Craig Caplan notes the impending demise of H&M in Downtown Crossing. Can't be a coincidence it happened not all that long after Primark's arrival, no?
(which is to say, not built to last -- women friends frequently complain of H&M garments not surviving a second dry-cleaning, though in my experience, the tailored menswear is sturdier), better prices ($15 for a decent pair of basic chinos or jeans), much bigger selection (Primark must have five or six times the floor space), and sizes that fit Americans better (a men's 44 jacket at H&M fits like a 40 at most places; Primark sizes are closer to bolshy American sizing, i.e., a Medium is equivalent to an XL from 1980.)
Probably doesn't help that H&M also has stores on Newbury (a mile away), Cambridgeside (less than two miles away) and Braintree.
Pro-tip for your friend: it costs more to dry clean an H&M garment than to re-buy it.
I'm a bottom feeder at any retail new-clothing outlet, like to wait for a sale price, but my sizes are popular, tend to get bought up fast; I imagine it's the same for many ladies.
In the fast-fashion category, I'd say Uniqlo has the best quality at slightly higher prices. I bought some polos with button-down collars (which stand up better under a sport coat) a few years ago, wear them a lot, have home laundered them a hundred times, and they have worn really well. It has a similar sizing issue to H&M: stuff runs small, maybe unsurprising from a Japanese company.
Most of my tailored clothing is untrendy: quality vintage and rather fewer pieces of quality newer clothing found at consignment or thrift. It's astonishing how much expensive new clothing utterly pales in quality of materials and construction compared to items made 60, 40, or even 20 years ago. I have a few pieces that are 80 years old: with care -- I have to be ever-vigilant against clothes moths -- they could survive my theoretical grandchildren. We live in a disposable age.
Oh, yeah. I've made Uniqlo's shirt-collar polos a staple of my wardrobe this summer.
have replaced H&M as my t-shirt of choice. Love em.
H&M Customer Service didn't know the store was closing??
do this, too, likely to prevent a mass employee exodus.
At least at H&M -- unlike, say, a Todd English restaurant -- the landlord, vendors and employees won't get bent over and reamed at the end of things: http://mcslimjb.blogspot.com/2009/04/todd-english-sobs-quietly-into-big-...
I suspect this is the beginning of a systematic purge of all these cut rate DTX places, as the rich moving into Millennium Place start to make their mark. Money talks.
probably walked away from an extended lease after running the numbers: they've got the deep pockets for a long-view move like that.
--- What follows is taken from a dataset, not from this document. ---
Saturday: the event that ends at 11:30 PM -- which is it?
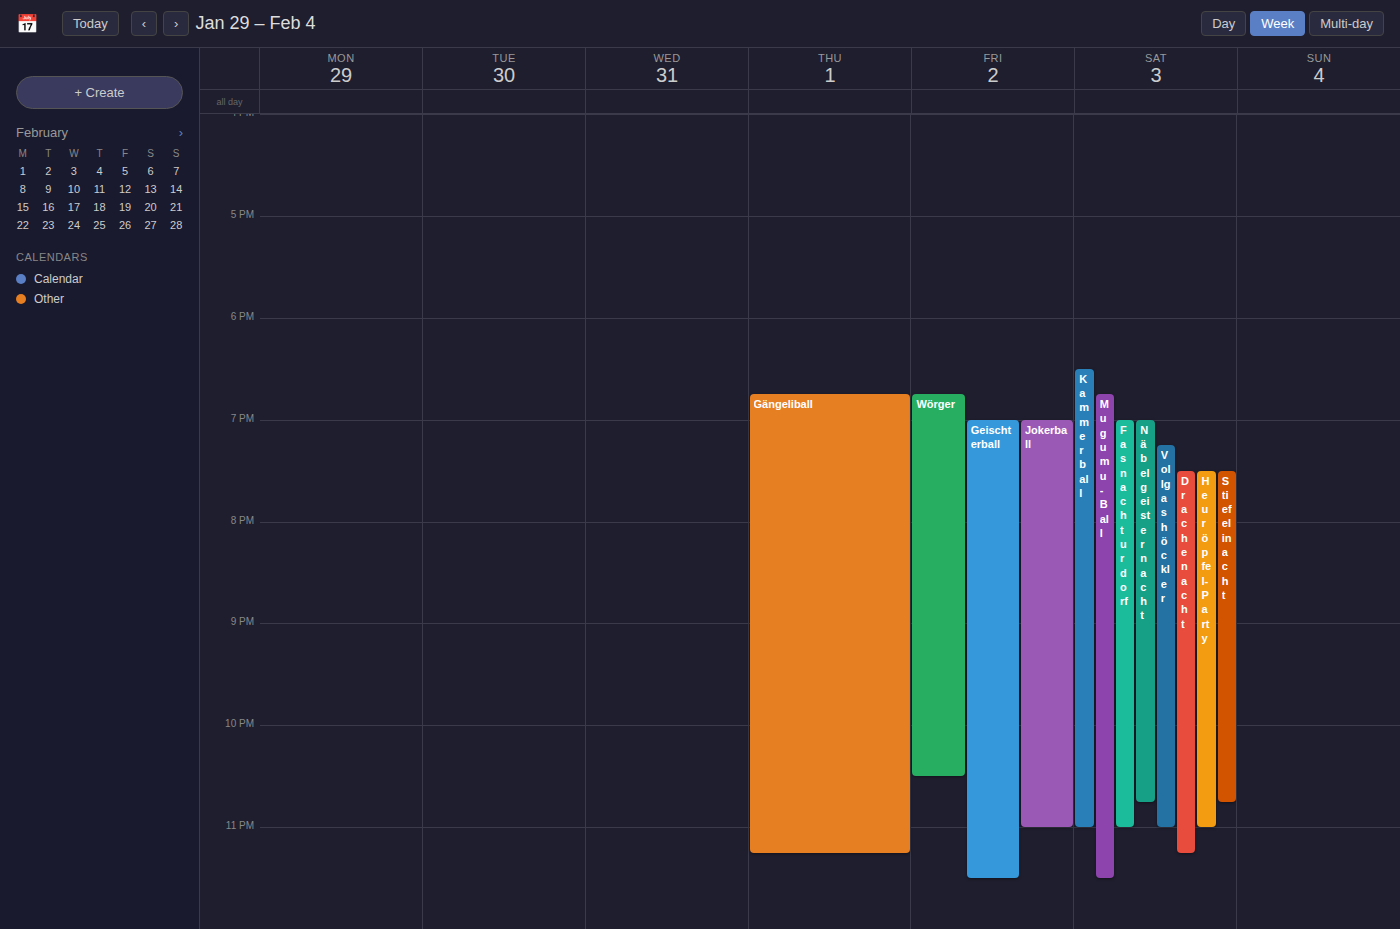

The other multi-national chains won't pull up stakes so easily: at a public-transportation hub like DTX, a Primark, DSW or Century 21 is still well-situated. I'll still shed a tear if Kenmore Army & Navy goes. The scary watershed moment will be if E.B. Horn can't hang on. Gentrification always hoses the little guys.
I'm more terrified of what is likely to happen to Chinatown. Xinh Xinh and Maxim Coffee House look like canaries in a coal mine to me. There's a lot of irreplaceable value to lose there.
The death of Old Man Bars all over Greater Boston is a whole 'nother sad discussion. I might just have to tear my teeth out when Paddy's Lunch inevitably gets sold to build an ugly condo block, and I only get there maybe once a year.
Plus, even people who buy high-end condos will shop at a lot of cheap places. They may not love the shopping crowd it attracts, but my guess is that having a store situated right at the juncture of 4 subway lines is enough of a cash cow to make the very large corporations that own them dig in like dog ticks.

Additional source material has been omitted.